Early British Denominational Silver Coins

Posted by on April 29, 2012
SC UK 1307 1314 Half Penny London1 Early British Denominational Silver Coins

1307-1314 Half Penny - London

Early British Denominational Silver Coins had not been used on the island since the Romans left around 400 AC when King Edward I addressed the need in 1279 AD.  The mints were already cutting the silver penny in half and into quarters creating the “Half-Penny” and the “Farthing”.  Farthing is derived from the Anglo-Saxon “feorthing” meaning a “fourthling” or “fourth part”.  Recently there had been found a very few half-pennies and farthings that are actual full coins struck during King Henry I’s and King Henry III’s reign, however King Edward I is still credited with establishing  these Early British Denominational Silver Coins in 1279.  King Edward I also introduced the silver “Groat”, from the Dutch “groot” which means “great” or “large”, and worth four pence (pennies). However the groat did not catch on at this time.

Literally millions of silver pennies were struck, and the mints exchanged; older and underweight, short or long cross silver pennies for coins of the superior 1279 strikes at fee.  The new silver coins of King Edward I became very popular on the continent and often copied, although not to the higher standards of the British mints' silver coins.  The export of the new silver coins grew until 1299 when export of British coins was prohibited.  Also the mints’ location started replacing the moneyer’s names on the reverses’ legend.  By this time the number of mints had been reduced to seven, with the Tower of London producing the bulk of the coins.

SC UK 1356 Half Groat London Early British Denominational Silver Coins

1356 Half Groat - London

The range of Early British Denominational Silver Coins continued to grown when the 14 year old King Edward III acceded to the throne in 1327.  Besides introducing three denominations of gold coins, King Edward III introduced the silver “Half Groat”, worth two pence.  The silver half groat was minted and used until 1797 when King George II discontinued it, however its use continued in the colonials for some years longer, and they are still used for the Maundy Ceremony.

SC UK 1356 Groat London 300x155 Early British Denominational Silver Coins

1356 Groat - London

The Maundy Ceremony started before King Edward II’s reign, however he set it as an annual event.  The Maundy Ceremony is typically preformed the Thursday before Good Friday and symbolic of Jesus Christ washing his disciples feet.  Gifts and a penny were given to the very poor, usually the same number as the age of the monarch.  During Queen Elizabeth I’s reign, in 1572, these gifts were replaced with extra silver coins.  Even though silver is no longer being used for circulating coins in the UK, silver; 1d, 2d, 3d, and 4d coins are minted specially for the Maundy Ceremony.
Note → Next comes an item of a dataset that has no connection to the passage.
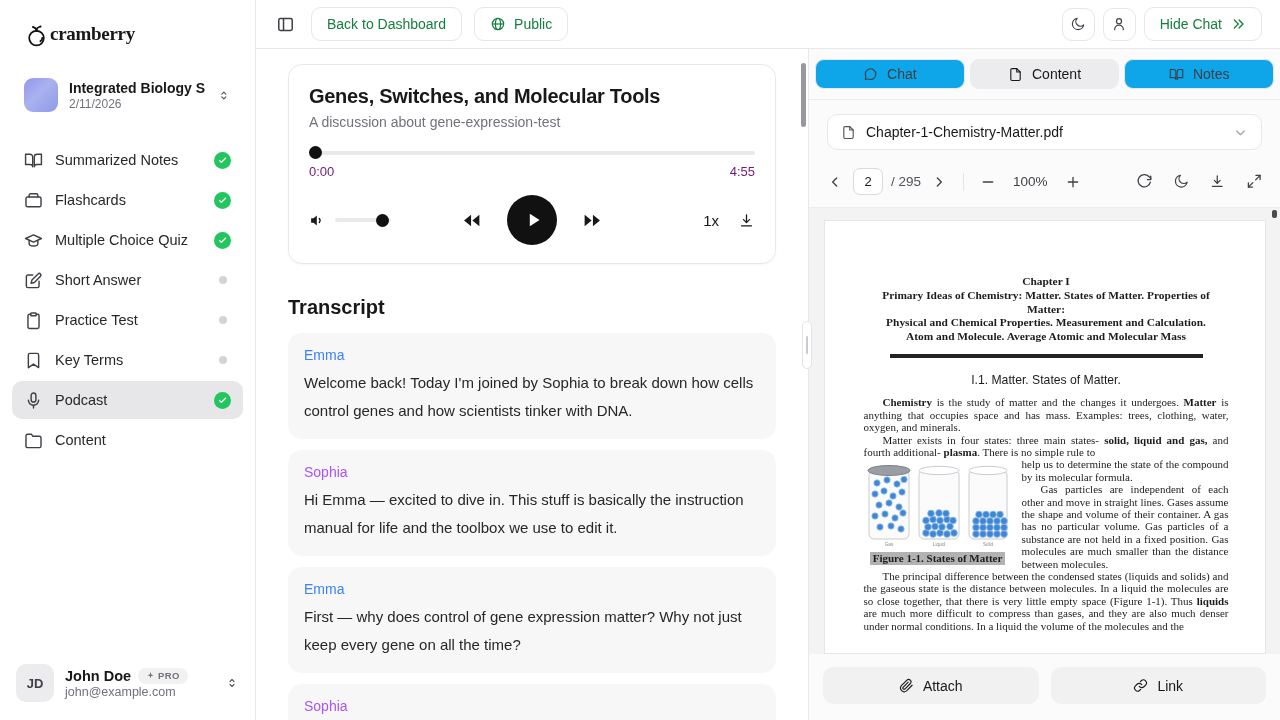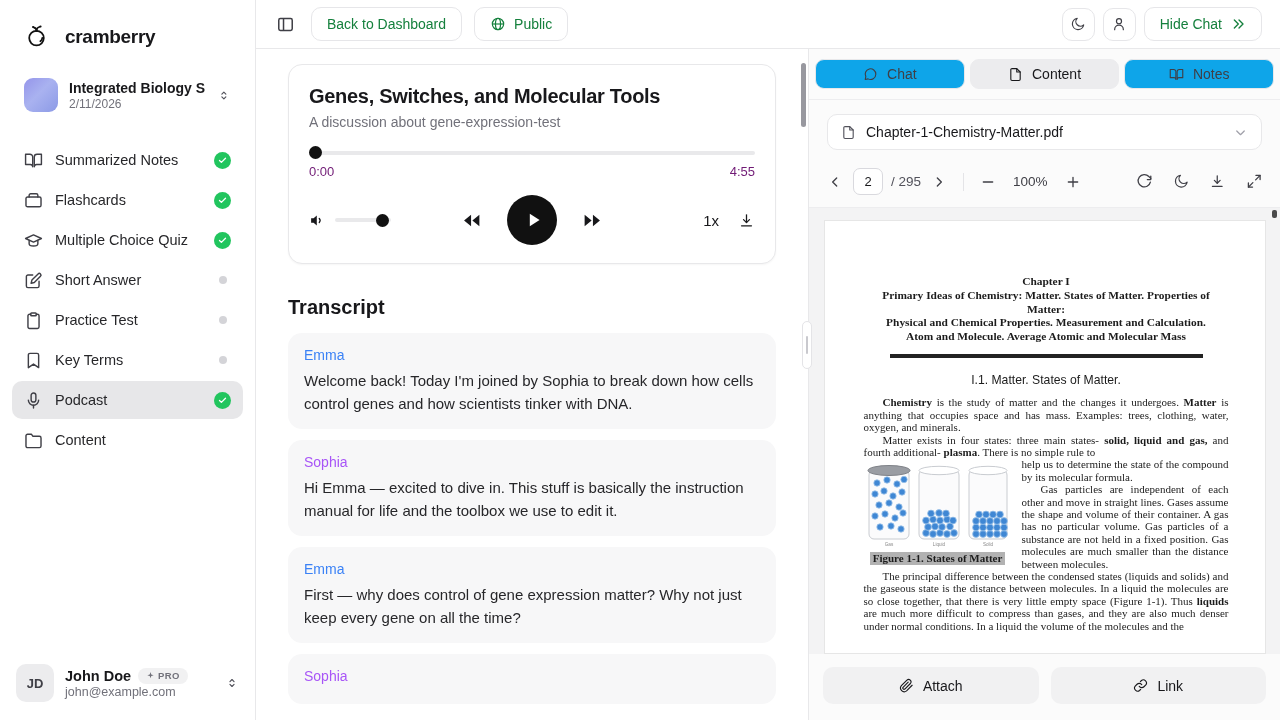"cramberry" .logo-row { align-items: flex-end -> flex-start; font-family: none -> Liberation Serif, serif; gap: 16px -> 1px }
King Edward III also reintroduced a new silver groat which became very popular at this time and eventually became more popular than the silver penny. Beginning in 1544 the fineness of silver began dropping from 92.5% and eventually to 33.3% silver content.  The groat was dropped from production until 1554 and thereafter was minted periodically.  The groat was discontinued in 1855, however silver fourpence are specially struck for the Maundy ceremonies.

SC UK 1296 1297 Farthing obverse1 285x300 Early British Denominational Silver Coins

1296-1297 Farthing obverse

These Early British Denominational Silver Coins continued to be resized throughout the centuries with a range of variations too large for this article.  Eventually all of these Early British Denominational Silver Coins were discontinued from circulation.

The last hammered silver penny was struck in 1663, during King Charles II reign, when they started minting them with rolling machines.  The silver pence was replaced with the copper pence in 1797, and now silver pence are only minted for the Maundy Ceremony.  The silver half penny was discontinued by 1672 when they were replaced by the copper halfpenny.

The silver farthing is very small since its worth is based on its silver content.  In order to accommodate its striking and ease of use; a variety of sizes, including reducing percentage of silver were tried. The last of the silver farthing were struck during King Edward VI’s in 1553.   King James I had farthings struck in copper during his reign in 1603 and they haven't been struck in silver since.